With all due respect to Albert Pujols and Adrian Beltre, is there really any serious argument to be made for an NL MVP other than the San Francisco Giants' left fielder? Pujols had a remarkable season. He's the best hitter on the best team in the National League, and at the age of 24, with the most impressive four-year start to a career that anyone has ever seen, Pujols should be winning MVP awards long after Barry Bonds has retired.
But not yet. Bonds' 45 homers did not quite lead the league, as Pujols, Adam Dunn (46 each) and Beltre (48) all had more. But each of those players had about 200 additional at-bats in which to hit their homers, while Bonds was lucky if he saw one good pitch to hit per night. He was walked an astonishing 232 times, 34 more than his own record set two years ago. The league so feared Bonds that he was intentionally walked 120 times, more often than anybody else in MLB was even un-intentionally walked. Mickey Mantle was only intentionally walked 126 times in his career.
Bonds won his second batting title, hitting .362, 15 points ahead of his closest competitor, Todd Helton, who had the help of Coors Field for half his games. His .609 on-base percentage, an all-time record, was 140 points better than Helton, his closest competitor, and marked the fourth consecutive year he's led the NL in that category. Ditto for slugging percentage, though his .812 clip marked only the fourth highest season in history. Boo-hoo. His 1.422 OPS also set a record, and outpaced Helton's Coors-inflated mark by about 350 points. There was, literally, no competition for him.

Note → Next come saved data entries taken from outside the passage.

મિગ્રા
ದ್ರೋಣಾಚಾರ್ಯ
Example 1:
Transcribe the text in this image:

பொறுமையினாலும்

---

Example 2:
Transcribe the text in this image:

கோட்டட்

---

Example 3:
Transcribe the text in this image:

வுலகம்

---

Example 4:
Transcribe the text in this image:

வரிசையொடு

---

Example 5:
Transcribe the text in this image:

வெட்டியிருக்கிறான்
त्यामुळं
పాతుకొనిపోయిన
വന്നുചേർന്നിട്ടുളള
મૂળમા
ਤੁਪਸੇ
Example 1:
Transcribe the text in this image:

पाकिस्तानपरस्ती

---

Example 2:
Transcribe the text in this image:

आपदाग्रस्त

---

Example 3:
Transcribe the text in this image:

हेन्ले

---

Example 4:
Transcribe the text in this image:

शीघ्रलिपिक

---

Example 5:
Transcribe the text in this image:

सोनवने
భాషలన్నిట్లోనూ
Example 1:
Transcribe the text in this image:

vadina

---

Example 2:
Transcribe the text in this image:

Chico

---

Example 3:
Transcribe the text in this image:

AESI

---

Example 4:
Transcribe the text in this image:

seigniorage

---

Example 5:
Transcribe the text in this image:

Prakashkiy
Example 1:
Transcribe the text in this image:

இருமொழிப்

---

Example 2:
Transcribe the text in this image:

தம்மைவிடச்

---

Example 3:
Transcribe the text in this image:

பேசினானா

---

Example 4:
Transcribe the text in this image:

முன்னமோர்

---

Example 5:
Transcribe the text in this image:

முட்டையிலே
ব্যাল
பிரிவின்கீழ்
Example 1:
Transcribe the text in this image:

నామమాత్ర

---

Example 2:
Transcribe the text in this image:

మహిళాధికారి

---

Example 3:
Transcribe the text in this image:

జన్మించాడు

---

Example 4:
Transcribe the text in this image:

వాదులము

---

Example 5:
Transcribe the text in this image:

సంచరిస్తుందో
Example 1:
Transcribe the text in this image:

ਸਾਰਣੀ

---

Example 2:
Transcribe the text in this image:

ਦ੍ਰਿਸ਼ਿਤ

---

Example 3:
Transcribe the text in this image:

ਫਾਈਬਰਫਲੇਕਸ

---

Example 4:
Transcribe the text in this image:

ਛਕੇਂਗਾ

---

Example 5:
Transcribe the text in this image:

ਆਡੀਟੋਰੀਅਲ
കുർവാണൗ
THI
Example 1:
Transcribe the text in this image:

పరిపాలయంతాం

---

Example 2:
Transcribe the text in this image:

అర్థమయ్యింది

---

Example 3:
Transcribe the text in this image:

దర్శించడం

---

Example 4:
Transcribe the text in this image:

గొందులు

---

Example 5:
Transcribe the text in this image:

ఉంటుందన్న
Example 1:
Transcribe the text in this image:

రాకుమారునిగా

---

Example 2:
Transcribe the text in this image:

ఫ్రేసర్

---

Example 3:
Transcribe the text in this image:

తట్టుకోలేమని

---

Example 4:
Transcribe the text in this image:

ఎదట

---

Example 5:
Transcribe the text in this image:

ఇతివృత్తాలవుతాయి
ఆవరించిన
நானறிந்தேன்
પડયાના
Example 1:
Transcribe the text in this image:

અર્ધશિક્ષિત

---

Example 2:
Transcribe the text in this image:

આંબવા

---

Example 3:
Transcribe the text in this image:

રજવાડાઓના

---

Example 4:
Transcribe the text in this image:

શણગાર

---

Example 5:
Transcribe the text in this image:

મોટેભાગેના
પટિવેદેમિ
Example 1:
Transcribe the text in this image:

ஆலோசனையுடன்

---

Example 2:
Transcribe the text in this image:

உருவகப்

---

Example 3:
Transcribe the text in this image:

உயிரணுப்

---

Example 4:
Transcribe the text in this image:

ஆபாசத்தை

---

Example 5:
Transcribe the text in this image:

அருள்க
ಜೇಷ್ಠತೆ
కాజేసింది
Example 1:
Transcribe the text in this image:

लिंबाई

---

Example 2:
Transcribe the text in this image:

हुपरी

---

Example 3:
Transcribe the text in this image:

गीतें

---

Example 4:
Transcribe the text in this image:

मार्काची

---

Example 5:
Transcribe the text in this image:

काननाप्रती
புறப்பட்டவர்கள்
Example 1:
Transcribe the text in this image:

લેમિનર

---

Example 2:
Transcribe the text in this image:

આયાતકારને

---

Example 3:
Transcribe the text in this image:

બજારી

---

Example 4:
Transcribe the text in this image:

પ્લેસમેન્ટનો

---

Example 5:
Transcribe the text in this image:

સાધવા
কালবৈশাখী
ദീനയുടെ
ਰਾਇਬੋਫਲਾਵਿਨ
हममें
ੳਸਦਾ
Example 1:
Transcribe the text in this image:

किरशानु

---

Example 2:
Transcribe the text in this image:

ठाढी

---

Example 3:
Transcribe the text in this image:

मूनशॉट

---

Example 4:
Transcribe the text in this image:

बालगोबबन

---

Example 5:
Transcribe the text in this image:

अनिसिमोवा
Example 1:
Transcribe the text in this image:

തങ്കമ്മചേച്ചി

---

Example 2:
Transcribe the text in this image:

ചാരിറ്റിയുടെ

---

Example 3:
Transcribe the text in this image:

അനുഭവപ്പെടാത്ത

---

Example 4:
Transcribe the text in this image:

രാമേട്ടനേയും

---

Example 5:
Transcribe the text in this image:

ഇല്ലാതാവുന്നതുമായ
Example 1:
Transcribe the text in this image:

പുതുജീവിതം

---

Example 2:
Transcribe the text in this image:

The Giants, however, did not make the playoffs, and some people like their MVPs to come from playoff teams. They finished a mere two games behind Los Angeles though, competing for the NL West until the very last weekend of the season, during which he went 0-for-3 with seven walks. That's right, three at-bats in a weekend, as the Dodgers refused to let him beat them.
It wasn't for a lack of effort on Bonds' part that the Giants missed the playoffs. He hit .349 in September, but with only 13 RBI, as his teammates tanked down the stretch. He even struck out 12 times, almost twice his total from any other month in 2004, apparently trying to make something happen for his team. This is not a selfish player.

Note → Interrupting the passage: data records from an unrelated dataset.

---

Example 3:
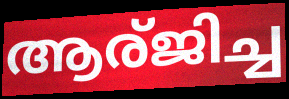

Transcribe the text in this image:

ആര്ജിച്ച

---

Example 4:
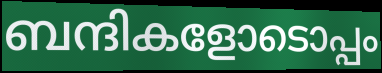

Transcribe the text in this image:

ബന്ദികളോടൊപ്പം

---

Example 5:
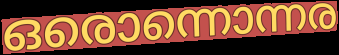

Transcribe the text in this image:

ഒരൊന്നൊന്നര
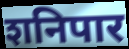
शनिपार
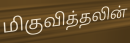
மிகுவித்தலின்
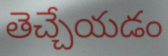
తెచ్చేయడం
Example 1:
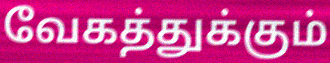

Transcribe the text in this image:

வேகத்துக்கும்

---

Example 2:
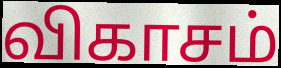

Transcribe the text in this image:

விகாசம்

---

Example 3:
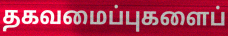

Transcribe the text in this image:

தகவமைப்புகளைப்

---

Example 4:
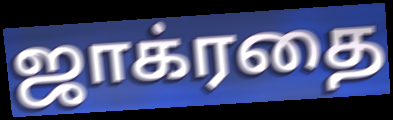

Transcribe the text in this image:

ஜாக்ரதை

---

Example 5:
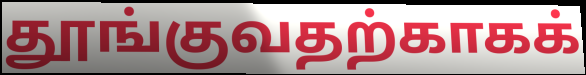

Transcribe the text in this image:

தூங்குவதற்காகக்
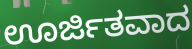
ಊರ್ಜಿತವಾದ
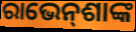
ରାଭେନ୍‌ଶାଙ୍କ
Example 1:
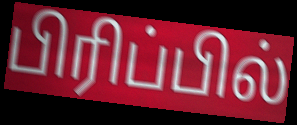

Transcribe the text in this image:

பிரிப்பில்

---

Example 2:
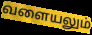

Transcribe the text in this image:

வளையலும்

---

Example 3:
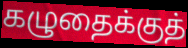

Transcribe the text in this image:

கழுதைக்குத்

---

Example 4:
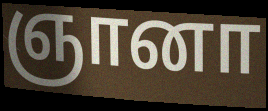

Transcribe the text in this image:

ஞானா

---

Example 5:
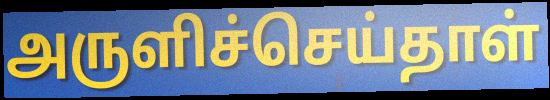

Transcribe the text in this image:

அருளிச்செய்தாள்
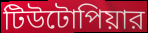
টিউটোপিয়ার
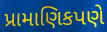
પ્રામાણિકપણે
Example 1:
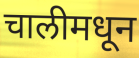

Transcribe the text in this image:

चालीमधून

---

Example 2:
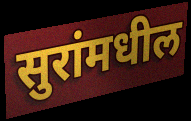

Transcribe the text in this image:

सुरांमधील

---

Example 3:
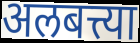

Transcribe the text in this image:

अलबत्त्या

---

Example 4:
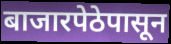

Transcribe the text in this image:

बाजारपेठेपासून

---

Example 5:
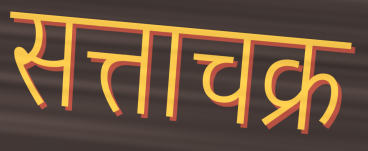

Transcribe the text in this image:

सत्ताचक्र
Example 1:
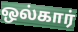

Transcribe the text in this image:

ஒல்கார்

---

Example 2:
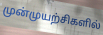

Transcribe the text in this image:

முன்முயற்சிகளில்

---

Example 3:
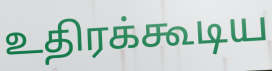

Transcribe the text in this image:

உதிரக்கூடிய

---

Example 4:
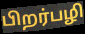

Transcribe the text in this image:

பிறர்பழி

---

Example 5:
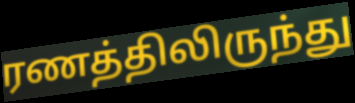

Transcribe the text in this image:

ரணத்திலிருந்து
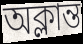
অক্লান্ত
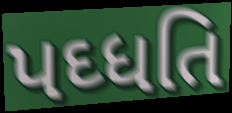
પઘ્ધતિ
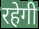
रहेगी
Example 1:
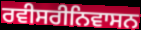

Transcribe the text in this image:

ਰਵੀਸਰੀਨਿਵਾਸਨ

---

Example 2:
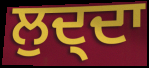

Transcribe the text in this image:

ਲੁਦ੍ਦਾ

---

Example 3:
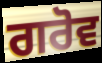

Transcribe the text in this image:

ਗਰੋਵ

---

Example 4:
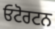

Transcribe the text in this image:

ਓਟੋਰਟਨ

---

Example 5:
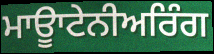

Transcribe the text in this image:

ਮਾਊਾਟੇਨੀਅਰਿੰਗ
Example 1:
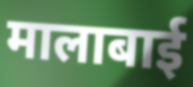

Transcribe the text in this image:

मालाबाई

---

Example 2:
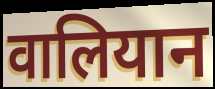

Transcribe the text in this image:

वालियान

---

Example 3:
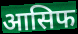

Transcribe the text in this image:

आसिफ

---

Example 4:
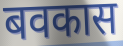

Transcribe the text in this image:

बवकास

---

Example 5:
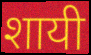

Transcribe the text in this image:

शायी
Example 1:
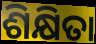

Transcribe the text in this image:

ଶିକ୍ଷିତା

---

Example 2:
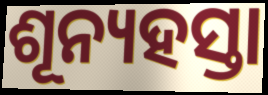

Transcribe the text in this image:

ଶୂନ୍ୟହସ୍ତା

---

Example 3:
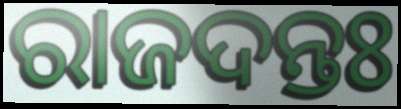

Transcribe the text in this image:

ରାଜଦନ୍ତଃ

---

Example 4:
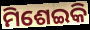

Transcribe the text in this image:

ମିଶେଇକି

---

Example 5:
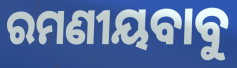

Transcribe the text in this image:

ରମଣୀୟବାବୁ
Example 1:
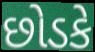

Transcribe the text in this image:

છોડકે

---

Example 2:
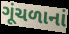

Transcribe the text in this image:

ગૂંચળાનાં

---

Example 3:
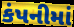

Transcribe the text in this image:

કંપનીમાં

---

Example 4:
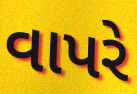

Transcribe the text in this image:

વાપરે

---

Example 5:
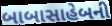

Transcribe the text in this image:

બાબાસાહેબની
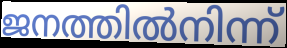
ജനത്തിൽനിന്ന്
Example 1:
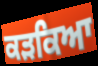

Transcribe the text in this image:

ਕੜਕਿਆ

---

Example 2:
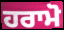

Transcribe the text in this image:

ਹਰਾਮੋ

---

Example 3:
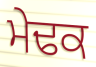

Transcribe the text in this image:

ਮੇਢਕ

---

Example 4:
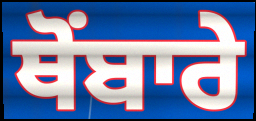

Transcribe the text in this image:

ਥੋਂਬਾਰੇ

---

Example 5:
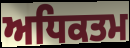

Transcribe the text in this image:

ਅਧਿਕਤਮ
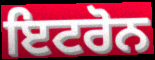
ਇਟਰੋਨ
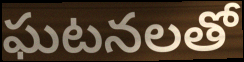
ఘటనలతో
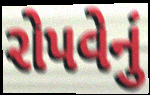
રોપવેનું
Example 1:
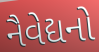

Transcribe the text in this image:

નૈવેદ્યનો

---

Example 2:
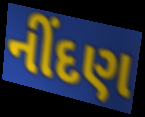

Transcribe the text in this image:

નીંદણ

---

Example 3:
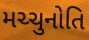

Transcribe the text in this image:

મચ્ચુનોતિ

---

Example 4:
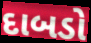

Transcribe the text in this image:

દાબડો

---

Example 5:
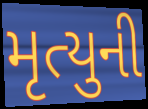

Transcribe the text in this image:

This is a guy who wants to win and did the best he could with a weak supporting cast to get to the playoffs. According to Lee Sinins' Baseball Encyclopedia, Bonds had 152 Runs Created Above Average, which easily paced the majors (Helton was second with 78). This happened also to be exactly the number of RCAA that the entire Cardinals team had. The Giants were +90 overall, meaning that the rest of Barry's team racked up a nifty negative 62 combined. Put an average left fielder in his place and the Giants are on a par with the Expos and Rockies. With him, they had a shot at playoff glory until the second to last day of the regular season, when "closer" Dustin Hermanson coughed up four runs in the ninth inning of a game the Giants led 3-0. Hey, SuperMan can't do everything himself.